* [RECORDS]
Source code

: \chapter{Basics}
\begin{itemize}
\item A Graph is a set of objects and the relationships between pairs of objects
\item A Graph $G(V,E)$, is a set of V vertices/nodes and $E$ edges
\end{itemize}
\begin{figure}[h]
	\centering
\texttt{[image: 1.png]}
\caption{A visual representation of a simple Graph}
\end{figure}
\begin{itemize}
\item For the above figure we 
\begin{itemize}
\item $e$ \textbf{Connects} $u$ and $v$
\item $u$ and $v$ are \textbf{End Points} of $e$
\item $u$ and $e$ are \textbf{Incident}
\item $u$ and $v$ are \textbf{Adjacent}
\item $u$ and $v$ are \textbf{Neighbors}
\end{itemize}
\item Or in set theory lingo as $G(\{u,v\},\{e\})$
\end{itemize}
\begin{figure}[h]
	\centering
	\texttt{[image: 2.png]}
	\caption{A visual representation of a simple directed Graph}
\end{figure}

* [YOUR ASSIGNMENT]
Report how many lines in the data include the string "caption", giving nothing but that number.

* [WORKED SOLUTION]
2